Looking ahead to the new administration, gun violence prevention will be a top federal advocacy priority for the Academy and an issue that will be put forth for discussion between the presidential candidates. The Academy has outlined the following priorities for the federal government, which will continue to serve as a blueprint for advocacy efforts:
- Stronger gun laws: Enactment of common-sense firearm legislation, including stronger background checks, banning assault weapons, addressing firearm trafficking and encouraging safe firearm storage.

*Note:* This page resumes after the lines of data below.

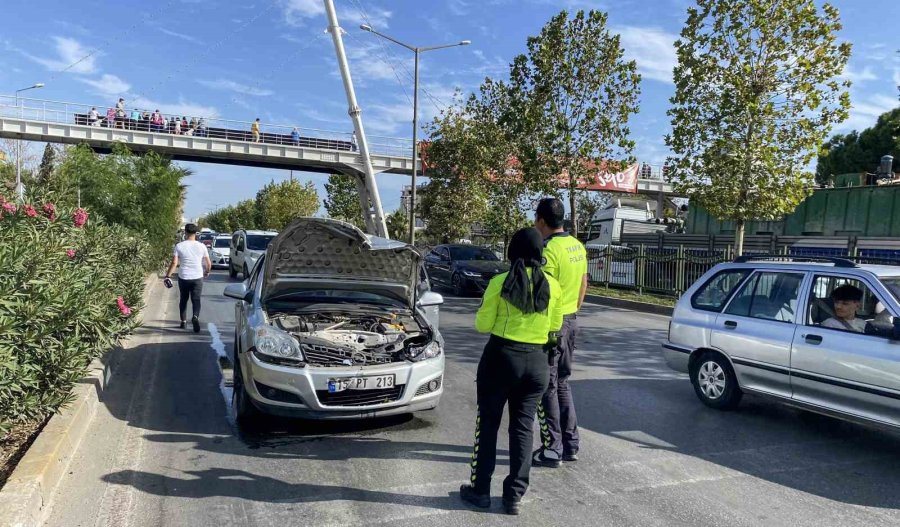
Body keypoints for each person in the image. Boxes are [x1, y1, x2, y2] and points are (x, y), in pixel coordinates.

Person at [460, 227, 563, 516]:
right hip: (537, 364)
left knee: (488, 425)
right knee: (522, 429)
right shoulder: (553, 286)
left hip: (501, 359)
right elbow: (555, 326)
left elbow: (482, 325)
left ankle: (480, 491)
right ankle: (514, 497)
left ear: (512, 251)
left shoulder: (499, 282)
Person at [531, 197, 587, 468]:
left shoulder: (548, 250)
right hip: (571, 320)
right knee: (562, 382)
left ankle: (552, 448)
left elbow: (545, 293)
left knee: (548, 387)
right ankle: (571, 444)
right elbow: (583, 283)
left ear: (541, 221)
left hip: (554, 325)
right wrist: (572, 310)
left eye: (535, 219)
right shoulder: (577, 245)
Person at [164, 223, 211, 332]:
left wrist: (168, 275)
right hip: (197, 276)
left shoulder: (179, 246)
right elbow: (208, 263)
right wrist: (206, 272)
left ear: (185, 232)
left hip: (184, 276)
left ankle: (183, 322)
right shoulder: (202, 246)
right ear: (196, 233)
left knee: (184, 299)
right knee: (196, 299)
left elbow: (174, 262)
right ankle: (195, 316)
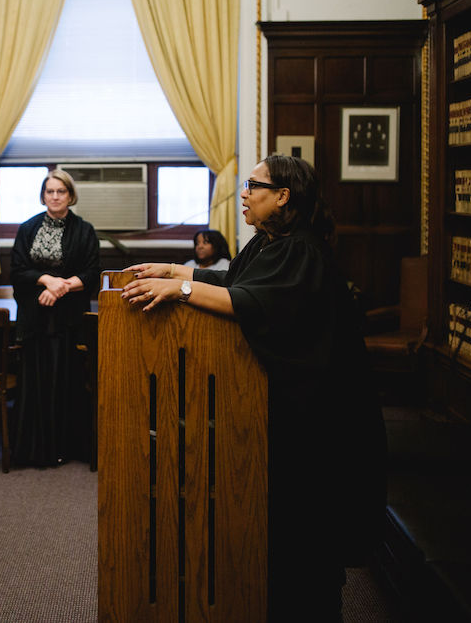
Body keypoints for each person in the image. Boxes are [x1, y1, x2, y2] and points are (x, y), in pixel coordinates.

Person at [120, 155, 385, 621]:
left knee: (306, 538)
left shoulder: (300, 249)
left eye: (253, 185)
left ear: (283, 196)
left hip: (317, 421)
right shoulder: (268, 243)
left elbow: (254, 302)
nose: (243, 193)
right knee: (279, 536)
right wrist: (175, 271)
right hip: (287, 410)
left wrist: (180, 291)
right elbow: (232, 280)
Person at [10, 168, 100, 467]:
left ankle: (67, 447)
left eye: (61, 191)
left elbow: (91, 273)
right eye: (50, 191)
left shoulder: (84, 230)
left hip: (68, 320)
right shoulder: (27, 228)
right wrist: (46, 280)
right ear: (43, 195)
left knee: (67, 381)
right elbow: (18, 272)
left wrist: (59, 288)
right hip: (35, 317)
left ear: (71, 195)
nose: (55, 196)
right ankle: (35, 450)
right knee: (35, 383)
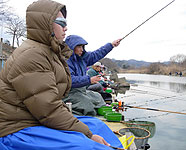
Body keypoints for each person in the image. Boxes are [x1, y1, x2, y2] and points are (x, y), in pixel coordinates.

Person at [0, 0, 122, 149]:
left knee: (97, 124)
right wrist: (89, 135)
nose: (66, 27)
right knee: (86, 145)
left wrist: (111, 45)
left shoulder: (50, 52)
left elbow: (48, 104)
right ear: (45, 24)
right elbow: (48, 110)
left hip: (37, 118)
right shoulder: (32, 56)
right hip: (17, 128)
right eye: (61, 22)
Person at [63, 35, 121, 116]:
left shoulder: (82, 58)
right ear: (71, 47)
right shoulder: (66, 61)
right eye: (79, 46)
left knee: (97, 97)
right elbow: (70, 80)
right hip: (68, 94)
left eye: (82, 46)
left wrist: (111, 45)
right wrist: (89, 80)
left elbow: (97, 54)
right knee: (87, 106)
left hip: (81, 91)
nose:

- Violence prevention programs: Support for programs addressing the needs of at-risk children and children exposed to violence, including those at the Centers for Disease Control and Prevention (CDC) and the Department of Justice.
- Research: Funding for gun violence prevention research and public health surveillance, including $10 million to support research at the CDC and expanding the National Violent Death Reporting System to all 50 states.
- Physician counseling: Protecting the crucial role of physicians in providing anticipatory guidance to patients about firearm safety.
- Mental health access: Ensuring children and their families have access to appropriate mental health services, particularly to address the effects of exposure to violence.Dr. Remley
“Pediatricians urge our elected leaders — along with those running for office this year — to prevent gun violence by supporting meaningful and comprehensive public policies that keep children safe,” AAP CEO/Executive Director Karen Remley, M.D., M.B.A., M.P.H., FAAP, said in a press release. “We will continue speaking up for the victims of gun violence and their families, for the children we care for, and for our community, until we see real progress.”